[[ INFORMATION SUPPLIED, beginning ]]
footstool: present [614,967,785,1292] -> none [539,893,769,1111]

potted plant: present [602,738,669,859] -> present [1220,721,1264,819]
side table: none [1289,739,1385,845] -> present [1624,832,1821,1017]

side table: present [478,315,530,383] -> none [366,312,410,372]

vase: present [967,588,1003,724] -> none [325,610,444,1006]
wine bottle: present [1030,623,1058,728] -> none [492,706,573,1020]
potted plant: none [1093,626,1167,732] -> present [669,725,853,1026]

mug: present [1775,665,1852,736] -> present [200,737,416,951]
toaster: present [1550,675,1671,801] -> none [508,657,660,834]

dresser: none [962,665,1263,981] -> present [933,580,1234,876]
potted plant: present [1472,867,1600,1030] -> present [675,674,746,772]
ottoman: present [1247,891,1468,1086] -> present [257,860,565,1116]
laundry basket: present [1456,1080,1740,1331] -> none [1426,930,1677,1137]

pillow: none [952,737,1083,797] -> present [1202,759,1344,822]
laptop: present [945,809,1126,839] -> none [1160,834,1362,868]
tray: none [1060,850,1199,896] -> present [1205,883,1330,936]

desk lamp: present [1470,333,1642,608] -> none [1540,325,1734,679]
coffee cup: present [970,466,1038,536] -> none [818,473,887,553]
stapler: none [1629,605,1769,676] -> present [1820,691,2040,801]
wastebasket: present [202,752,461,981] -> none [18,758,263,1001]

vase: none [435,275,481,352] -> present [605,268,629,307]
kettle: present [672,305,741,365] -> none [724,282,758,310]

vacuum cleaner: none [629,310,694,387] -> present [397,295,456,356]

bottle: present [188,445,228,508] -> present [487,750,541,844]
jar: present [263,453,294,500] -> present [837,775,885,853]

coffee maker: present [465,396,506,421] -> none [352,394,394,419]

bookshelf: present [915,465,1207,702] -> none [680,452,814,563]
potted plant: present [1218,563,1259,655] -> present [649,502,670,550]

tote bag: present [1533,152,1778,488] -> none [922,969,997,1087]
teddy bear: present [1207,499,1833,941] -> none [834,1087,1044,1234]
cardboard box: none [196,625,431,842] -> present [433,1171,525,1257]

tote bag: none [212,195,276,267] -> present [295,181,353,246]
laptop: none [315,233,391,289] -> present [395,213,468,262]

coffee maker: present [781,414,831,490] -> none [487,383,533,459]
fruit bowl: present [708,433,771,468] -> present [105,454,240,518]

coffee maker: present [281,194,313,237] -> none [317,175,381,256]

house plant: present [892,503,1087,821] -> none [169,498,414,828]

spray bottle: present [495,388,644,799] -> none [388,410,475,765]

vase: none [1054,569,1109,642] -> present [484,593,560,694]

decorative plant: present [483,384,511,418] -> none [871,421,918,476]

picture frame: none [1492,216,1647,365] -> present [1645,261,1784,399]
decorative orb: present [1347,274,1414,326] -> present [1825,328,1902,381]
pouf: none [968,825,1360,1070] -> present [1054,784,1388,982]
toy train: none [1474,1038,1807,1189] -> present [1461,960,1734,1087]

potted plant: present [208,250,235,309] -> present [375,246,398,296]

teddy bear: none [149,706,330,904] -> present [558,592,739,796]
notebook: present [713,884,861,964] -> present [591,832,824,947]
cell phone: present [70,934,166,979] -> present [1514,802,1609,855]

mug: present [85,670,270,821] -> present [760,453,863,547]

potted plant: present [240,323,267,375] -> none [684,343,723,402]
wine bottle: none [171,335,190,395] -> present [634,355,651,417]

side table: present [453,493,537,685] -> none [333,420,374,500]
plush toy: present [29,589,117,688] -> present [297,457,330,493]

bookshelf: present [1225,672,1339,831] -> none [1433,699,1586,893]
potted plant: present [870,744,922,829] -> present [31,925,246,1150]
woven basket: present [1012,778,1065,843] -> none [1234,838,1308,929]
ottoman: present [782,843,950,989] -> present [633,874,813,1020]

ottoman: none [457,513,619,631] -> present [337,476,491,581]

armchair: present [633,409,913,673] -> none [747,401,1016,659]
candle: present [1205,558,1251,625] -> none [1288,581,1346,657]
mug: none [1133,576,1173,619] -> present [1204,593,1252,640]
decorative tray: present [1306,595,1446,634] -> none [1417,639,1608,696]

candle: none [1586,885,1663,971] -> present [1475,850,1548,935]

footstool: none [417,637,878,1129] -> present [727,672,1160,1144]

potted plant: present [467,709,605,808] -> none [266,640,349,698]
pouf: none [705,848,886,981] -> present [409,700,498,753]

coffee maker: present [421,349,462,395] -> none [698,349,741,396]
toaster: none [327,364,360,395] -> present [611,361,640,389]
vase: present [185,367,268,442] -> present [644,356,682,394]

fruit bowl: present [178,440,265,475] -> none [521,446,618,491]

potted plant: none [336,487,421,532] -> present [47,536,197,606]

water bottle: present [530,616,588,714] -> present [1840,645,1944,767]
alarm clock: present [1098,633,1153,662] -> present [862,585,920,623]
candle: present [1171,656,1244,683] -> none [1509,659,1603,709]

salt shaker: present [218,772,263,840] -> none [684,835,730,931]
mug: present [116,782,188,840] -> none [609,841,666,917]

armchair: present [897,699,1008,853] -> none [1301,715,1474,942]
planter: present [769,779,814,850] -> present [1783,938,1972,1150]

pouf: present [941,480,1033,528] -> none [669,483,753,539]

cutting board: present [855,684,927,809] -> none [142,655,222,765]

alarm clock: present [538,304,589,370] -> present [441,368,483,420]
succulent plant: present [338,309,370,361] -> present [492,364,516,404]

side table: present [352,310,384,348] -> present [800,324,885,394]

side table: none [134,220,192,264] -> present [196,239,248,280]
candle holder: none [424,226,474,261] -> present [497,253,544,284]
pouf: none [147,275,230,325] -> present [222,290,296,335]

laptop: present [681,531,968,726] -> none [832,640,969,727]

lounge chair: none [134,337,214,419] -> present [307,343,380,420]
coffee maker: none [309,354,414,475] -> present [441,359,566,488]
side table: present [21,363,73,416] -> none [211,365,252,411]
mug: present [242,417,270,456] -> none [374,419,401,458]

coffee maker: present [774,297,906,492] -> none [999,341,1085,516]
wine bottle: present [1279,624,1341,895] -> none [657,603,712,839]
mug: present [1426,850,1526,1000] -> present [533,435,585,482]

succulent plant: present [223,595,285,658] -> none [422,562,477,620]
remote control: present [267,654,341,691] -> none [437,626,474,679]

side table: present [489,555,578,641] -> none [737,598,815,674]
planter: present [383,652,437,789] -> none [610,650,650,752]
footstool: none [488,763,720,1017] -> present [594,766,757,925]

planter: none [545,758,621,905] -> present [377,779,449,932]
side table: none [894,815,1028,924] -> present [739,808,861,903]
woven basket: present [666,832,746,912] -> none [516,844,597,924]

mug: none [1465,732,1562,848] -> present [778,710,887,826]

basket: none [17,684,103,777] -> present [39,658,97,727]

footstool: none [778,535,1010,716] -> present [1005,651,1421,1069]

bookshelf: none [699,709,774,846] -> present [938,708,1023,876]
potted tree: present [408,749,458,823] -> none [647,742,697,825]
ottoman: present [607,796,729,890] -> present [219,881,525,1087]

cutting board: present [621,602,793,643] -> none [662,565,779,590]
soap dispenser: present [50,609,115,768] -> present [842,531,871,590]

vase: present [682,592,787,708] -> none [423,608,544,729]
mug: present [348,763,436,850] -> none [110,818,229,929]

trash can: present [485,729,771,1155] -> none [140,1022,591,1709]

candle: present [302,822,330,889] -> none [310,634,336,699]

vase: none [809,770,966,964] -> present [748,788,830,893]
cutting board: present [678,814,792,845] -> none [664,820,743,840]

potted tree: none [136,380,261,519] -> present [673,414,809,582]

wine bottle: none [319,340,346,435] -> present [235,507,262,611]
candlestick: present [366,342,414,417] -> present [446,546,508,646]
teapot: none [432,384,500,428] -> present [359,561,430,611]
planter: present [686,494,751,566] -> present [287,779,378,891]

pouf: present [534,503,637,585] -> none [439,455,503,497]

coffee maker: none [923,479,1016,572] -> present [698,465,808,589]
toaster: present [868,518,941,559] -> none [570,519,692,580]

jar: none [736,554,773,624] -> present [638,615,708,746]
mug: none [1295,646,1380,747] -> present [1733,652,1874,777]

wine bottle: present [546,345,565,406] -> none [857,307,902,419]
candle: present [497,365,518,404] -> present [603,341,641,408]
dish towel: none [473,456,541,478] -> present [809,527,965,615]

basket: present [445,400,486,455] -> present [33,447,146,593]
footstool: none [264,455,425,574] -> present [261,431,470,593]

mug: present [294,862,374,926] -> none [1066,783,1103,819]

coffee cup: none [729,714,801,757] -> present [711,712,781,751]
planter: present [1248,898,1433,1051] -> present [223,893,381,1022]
[[ INFORMATION SUPPLIED, end ]]
■ WHAT THE TASK REQUIRES: Give the count of lines in the data shown above that contain "ottoman", and nothing else.

■ WRITTEN RESPONSE: 4